→ Instructions to follow:
Can you repeat, word for word and line by line, the text of every one of the items below, with the pictures left out of your answer?

→ Extracted material:
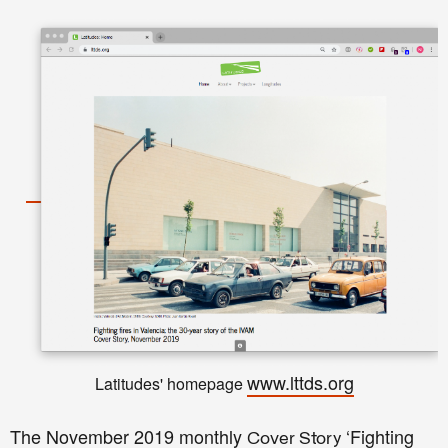
www.lttds.org
Latitudes' homepage
The November 2019 monthly
‘Fighting
Cover Story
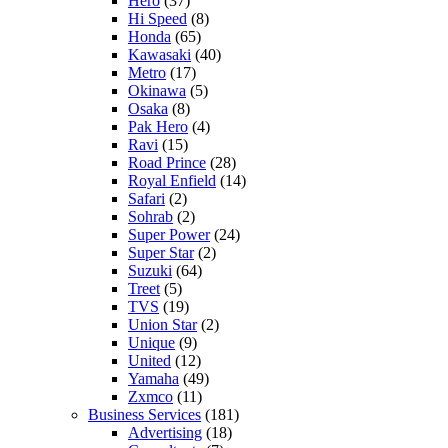
Hero
(37)
Hi Speed
(8)
Honda
(65)
Kawasaki
(40)
Metro
(17)
Okinawa
(5)
Osaka
(8)
Pak Hero
(4)
Ravi
(15)
Road Prince
(28)
Royal Enfield
(14)
Safari
(2)
Sohrab
(2)
Super Power
(24)
Super Star
(2)
Suzuki
(64)
Treet
(5)
TVS
(19)
Union Star
(2)
Unique
(9)
United
(12)
Yamaha
(49)
Zxmco
(11)
Business Services
(181)
Advertising
(18)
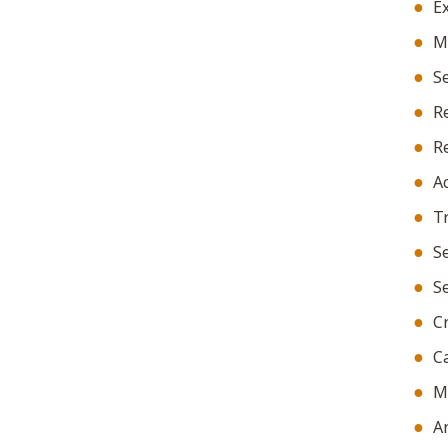
Ex
Ma
Se
Re
Re
Ac
Tr
Se
Se
Cr
Ca
Ma
A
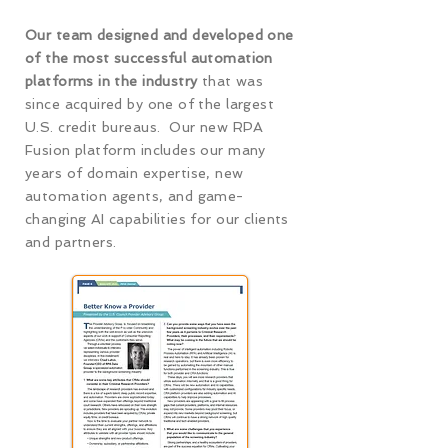
Our team designed and developed one
of the most successful automation
platforms in the industry
that was
since acquired by one of the largest
U.S. credit bureaus. Our new RPA
Fusion platform includes our many
years of domain expertise, new
automation agents, and game-
changing AI capabilities for our clients
and partners.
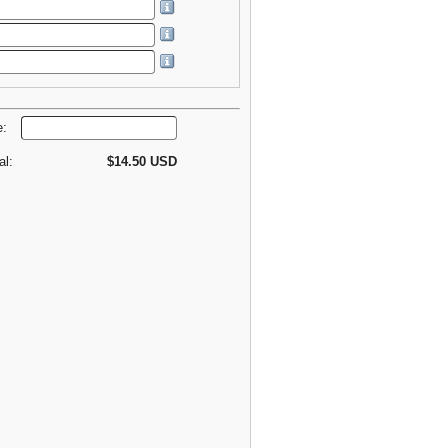
e:
al:
$14.50 USD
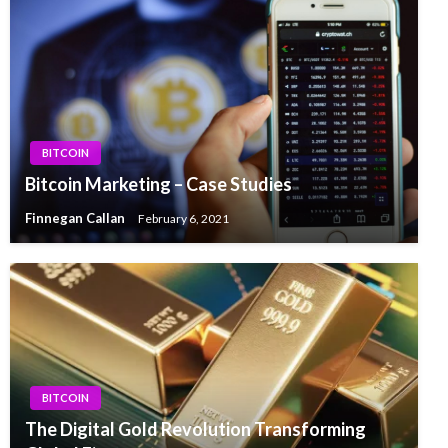
BITCOIN
Bitcoin Marketing – Case Studies
Finnegan Callan
February 6, 2021
BITCOIN
The Digital Gold Revolution Transforming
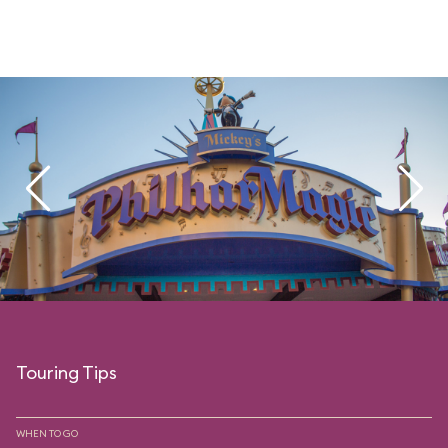
Touring Tips
WHEN TO GO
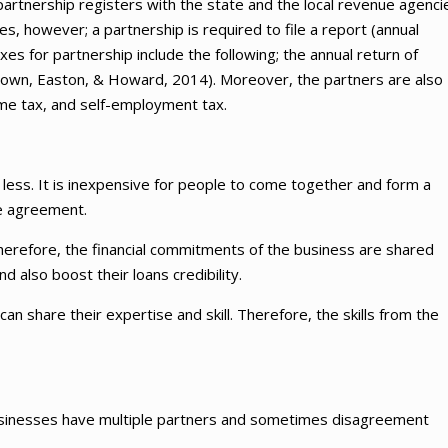
e partnership registers with the state and the local revenue agenci
, however; a partnership is required to file a report (annual
es for partnership include the following; the annual return of
rown, Easton, & Howard, 2014). Moreover, the partners are also
ome tax, and self-employment tax.
 less. It is inexpensive for people to come together and form a
he agreement.
Therefore, the financial commitments of the business are shared
 also boost their loans credibility.
n share their expertise and skill. Therefore, the skills from the
businesses have multiple partners and sometimes disagreement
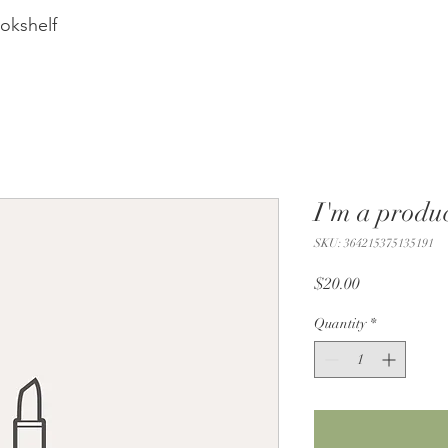
okshelf
I'm a produ
SKU: 364215375135191
Price
$20.00
Quantity
*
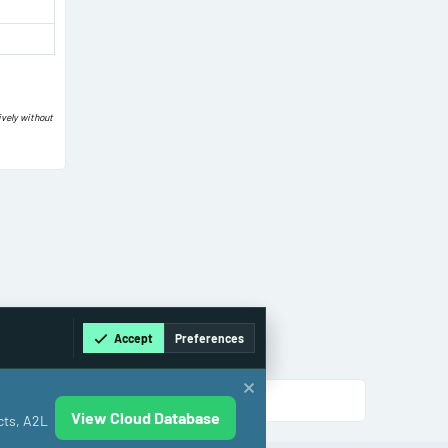
ively without
Accept
Preferences
View Cloud Database
cts, A2L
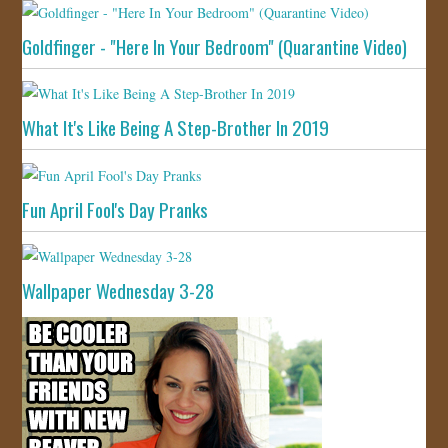
Goldfinger - "Here In Your Bedroom" (Quarantine Video)
What It's Like Being A Step-Brother In 2019
Fun April Fool's Day Pranks
Wallpaper Wednesday 3-28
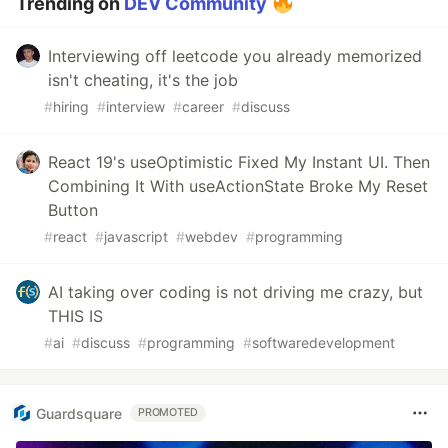
Trending on
DEV Community
Interviewing off leetcode you already memorized
isn't cheating, it's the job
#
hiring
#
interview
#
career
#
discuss
React 19's useOptimistic Fixed My Instant UI. Then
Combining It With useActionState Broke My Reset
Button
#
react
#
javascript
#
webdev
#
programming
AI taking over coding is not driving me crazy, but
THIS IS
#
ai
#
discuss
#
programming
#
softwaredevelopment
Guardsquare
PROMOTED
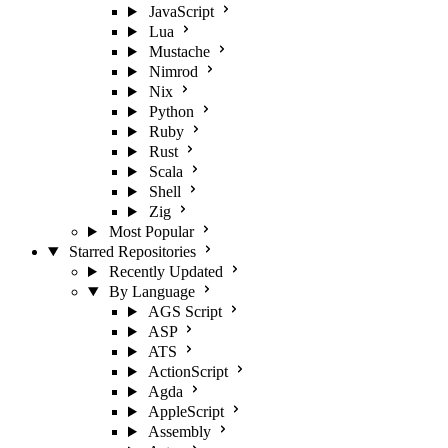
JavaScript
Lua
Mustache
Nimrod
Nix
Python
Ruby
Rust
Scala
Shell
Zig
Most Popular
Starred Repositories
Recently Updated
By Language
AGS Script
ASP
ATS
ActionScript
Agda
AppleScript
Assembly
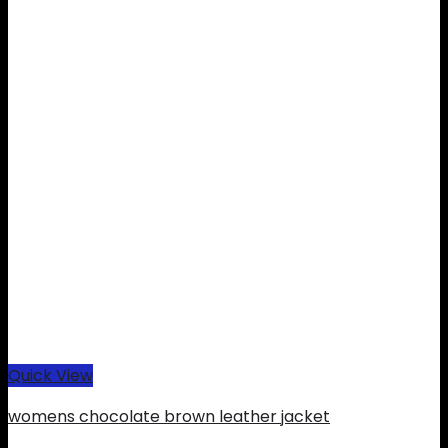
Quick View
womens chocolate brown leather jacket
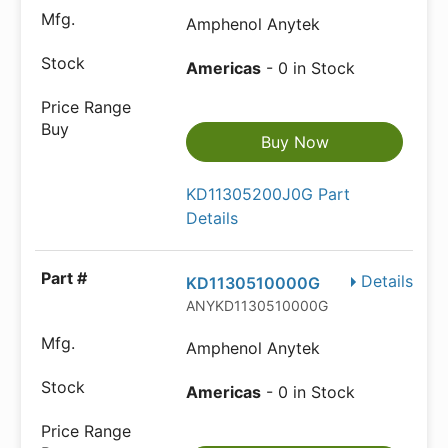
Amphenol Anytek
Americas
- 0 in Stock
Buy Now
KD11305200J0G Part
Details
Details
KD1130510000G
ANYKD1130510000G
Amphenol Anytek
Americas
- 0 in Stock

→ Task answer:
www.lttds.org
Latitudes' homepage
The November 2019 monthly
‘Fighting
Cover Story
Hero
(37)
Hi Speed
(8)
Honda
(65)
Kawasaki
(40)
Metro
(17)
Okinawa
(5)
Osaka
(8)
Pak Hero
(4)
Ravi
(15)
Road Prince
(28)
Royal Enfield
(14)
Safari
(2)
Sohrab
(2)
Super Power
(24)
Super Star
(2)
Suzuki
(64)
Treet
(5)
TVS
(19)
Union Star
(2)
Unique
(9)
United
(12)
Yamaha
(49)
Zxmco
(11)
Business Services
(181)
Advertising
(18)
Ex
Ma
Se
Re
Re
Ac
Tr
Se
Se
Cr
Ca
Ma
A
Our team designed and developed one
of the most successful automation
platforms in the industry
that was
since acquired by one of the largest
U.S. credit bureaus. Our new RPA
Fusion platform includes our many
years of domain expertise, new
automation agents, and game-
changing AI capabilities for our clients
and partners.
e:
al:
$14.50 USD
BITCOIN
Bitcoin Marketing – Case Studies
Finnegan Callan
February 6, 2021
BITCOIN
The Digital Gold Revolution Transforming
Touring Tips
WHEN TO GO
e partnership registers with the state and the local revenue agenci
, however; a partnership is required to file a report (annual
es for partnership include the following; the annual return of
rown, Easton, & Howard, 2014). Moreover, the partners are also
ome tax, and self-employment tax.
 less. It is inexpensive for people to come together and form a
he agreement.
Therefore, the financial commitments of the business are shared
 also boost their loans credibility.
n share their expertise and skill. Therefore, the skills from the
businesses have multiple partners and sometimes disagreement
okshelf
I'm a produ
SKU: 364215375135191
Price
$20.00
Quantity
*
ively without
Accept
Preferences
View Cloud Database
cts, A2L
Goldfinger - "Here In Your Bedroom" (Quarantine Video)
What It's Like Being A Step-Brother In 2019
Fun April Fool's Day Pranks
Wallpaper Wednesday 3-28
Trending on
DEV Community
Interviewing off leetcode you already memorized
isn't cheating, it's the job
#
hiring
#
interview
#
career
#
discuss
React 19's useOptimistic Fixed My Instant UI. Then
Combining It With useActionState Broke My Reset
Button
#
react
#
javascript
#
webdev
#
programming
AI taking over coding is not driving me crazy, but
THIS IS
#
ai
#
discuss
#
programming
#
softwaredevelopment
Guardsquare
PROMOTED
JavaScript
Lua
Mustache
Nimrod
Nix
Python
Ruby
Rust
Scala
Shell
Zig
Most Popular
Starred Repositories
Recently Updated
By Language
AGS Script
ASP
ATS
ActionScript
Agda
AppleScript
Assembly
Quick View
womens chocolate brown leather jacket
Amphenol Anytek
Americas
- 0 in Stock
Buy Now
KD11305200J0G Part
Details
Details
KD1130510000G
ANYKD1130510000G
Amphenol Anytek
Americas
- 0 in Stock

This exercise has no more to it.